Au niveau de l'INRA, 2 ZRR existent, et 6 autres sont en cours de création. Dans la mise en œuvre de ces ZRR, 104 demandes d'accès ont été faites sur les 2 ZRR existantes, avec un délai d'attente de 23 jours (délai de départ du FSD) et aucun refus. Nos ZRR étant très orientées sur des risques 3 et 4 en matière de sécurité et de microbiologie, ces entités n'ont pas généralement vocation à être complètement ouvertes. Cela s'explique par la nature de la technologie qui est mise en œuvre. Sur l'ensemble des coopérations internationales demandées en 2018, le temps de réponse moyen enregistré à l'INRA était de 16 jours, avec un seul refus. À ce stade, globalement, pour le domaine assez large dont je m'occupe, agronomie, environnement, étude des écosystèmes, nutrition humaine et biotechnologie, qui est probablement l'endroit où il y a le plus de risques économiques de type R1, il semble pour le sous-comité, et il me semble dans la mise en œuvre, que l'évolution des modalités de déclaration et d'identification des ZRR va plutôt vers un dialogue qui conduit, au bout d'un certain temps, à une acceptation par les directeurs d'unité. Pour autant, ces ZRR ont été mises en place il y a très peu de temps, entre 2015 et 2017, et donc il faudra éprouver cette impression de bonne acceptabilité sur la durée. La lourdeur s'accumule au fur et à mesure des années. La question de la récurrence de ces lourdeurs se posera inévitablement.
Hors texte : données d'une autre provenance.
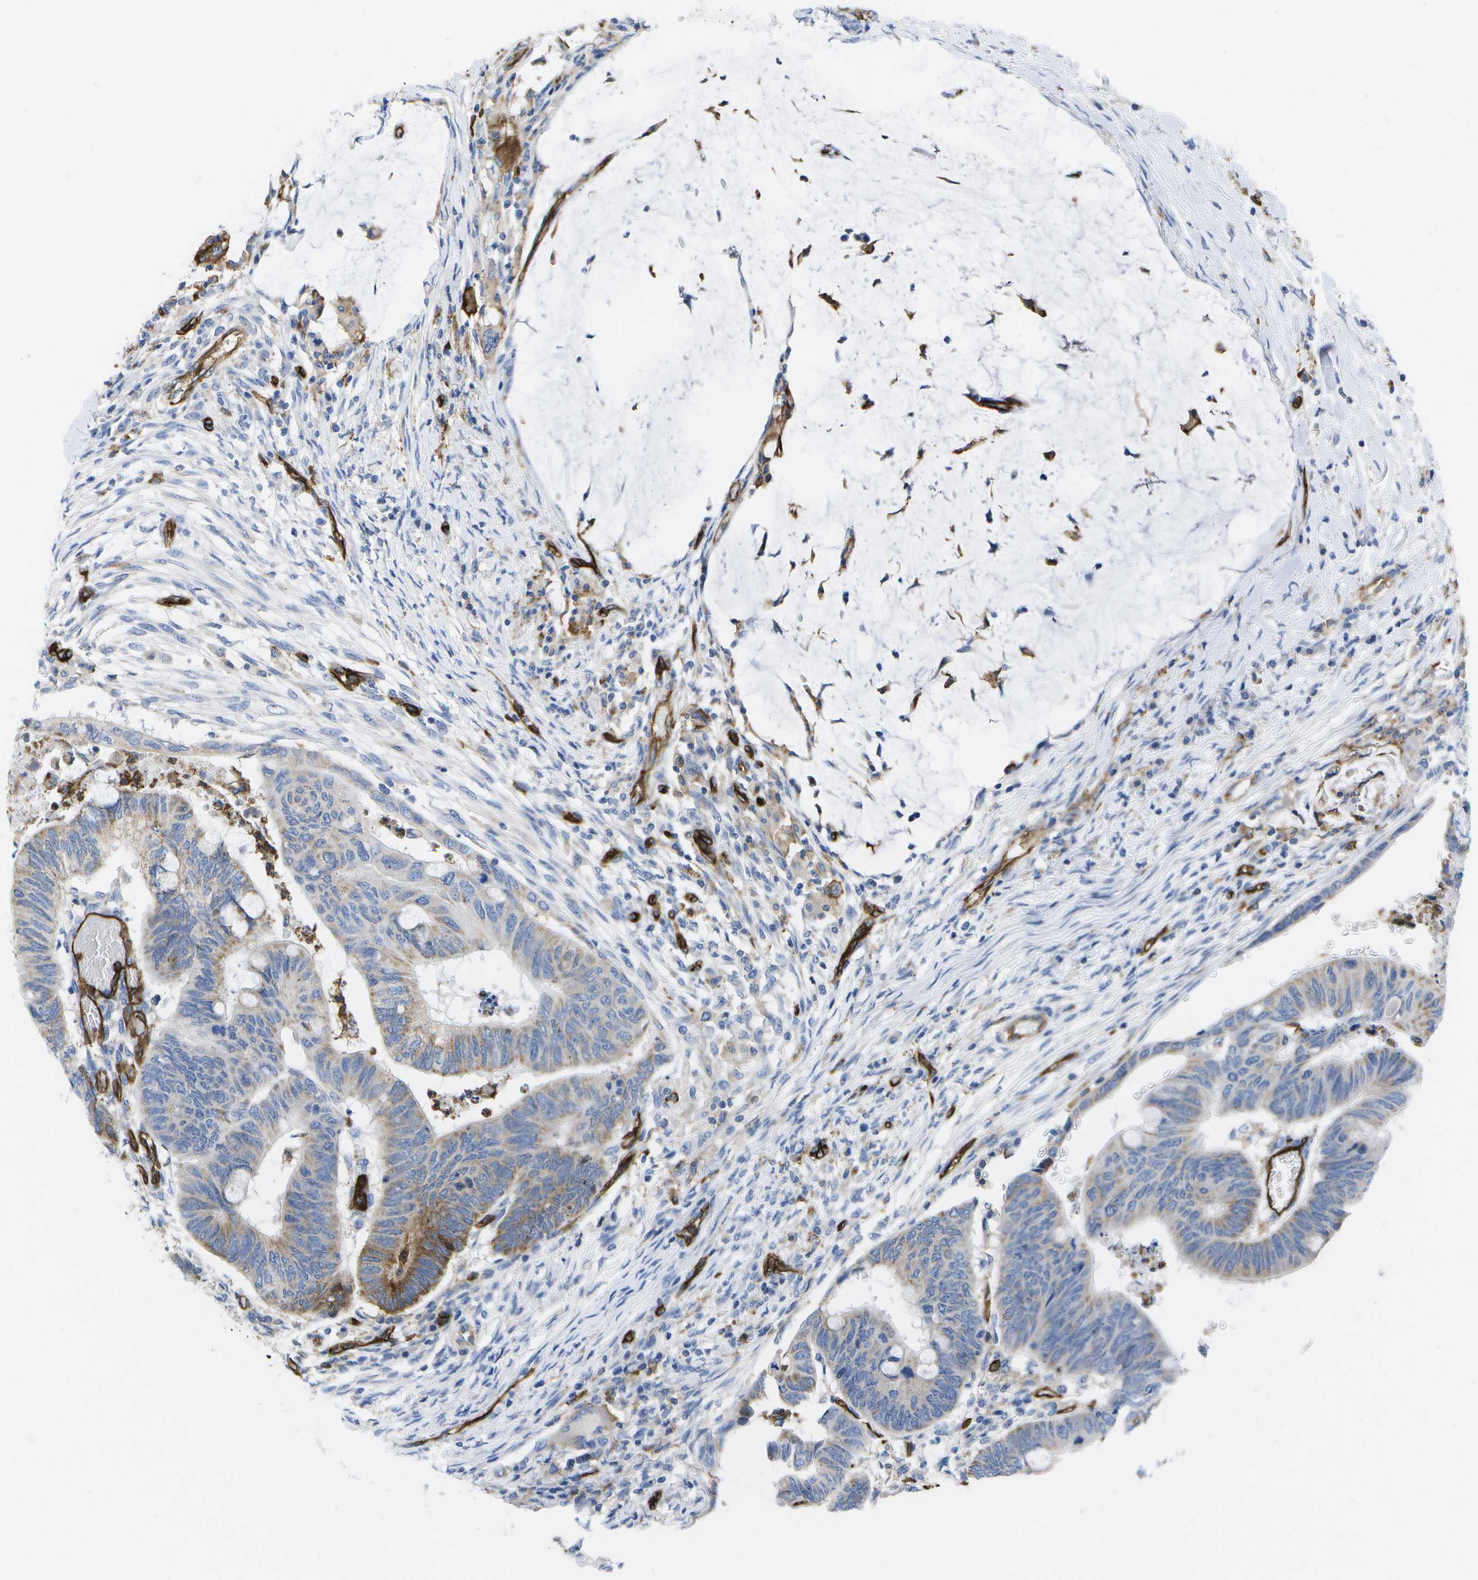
{"staining": {"intensity": "moderate", "quantity": "25%-75%", "location": "cytoplasmic/membranous"}, "tissue": "colorectal cancer", "cell_type": "Tumor cells", "image_type": "cancer", "snomed": [{"axis": "morphology", "description": "Normal tissue, NOS"}, {"axis": "morphology", "description": "Adenocarcinoma, NOS"}, {"axis": "topography", "description": "Rectum"}, {"axis": "topography", "description": "Peripheral nerve tissue"}], "caption": "Protein expression analysis of human adenocarcinoma (colorectal) reveals moderate cytoplasmic/membranous staining in approximately 25%-75% of tumor cells.", "gene": "DYSF", "patient": {"sex": "male", "age": 92}}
Dernier point : l'INRA est dans une période de vive tension, du fait qu'il traite de questions sociétales compliquées, faisant l'objet de vives controverses : pesticides, OGM, expérimentation animale… Cela entraîne de forts risques d'atteinte du potentiel scientifique et technologique. Des atteintes et des destructions ont déjà eu lieu. Bien sûr, nous sommes très éloignés des grandes questions d'aéronautique, de cybernétique, qui ont précédemment été évoquées. Mais concrètement, dans le passé, il y a déjà eu des alertes. Il nous semble que la protection juridique apportée par le dispositif ZRR est un élément très important pour l'établissement INRA. Cette protection juridique est une valeur ajoutée plutôt pour le directeur d'établissement que directement pour le scientifique en charge des coopérations internationales ; on peut voir cet écart dans le bénéfice comme une source des débats, qui sont légitimes, entre l'intérêt d'une ZRR et les lourdeurs administratives de leur mise en œuvre, au moins telles qu'elles sont vues dans le domaine dont je m'occupe au niveau du sous-comité des experts.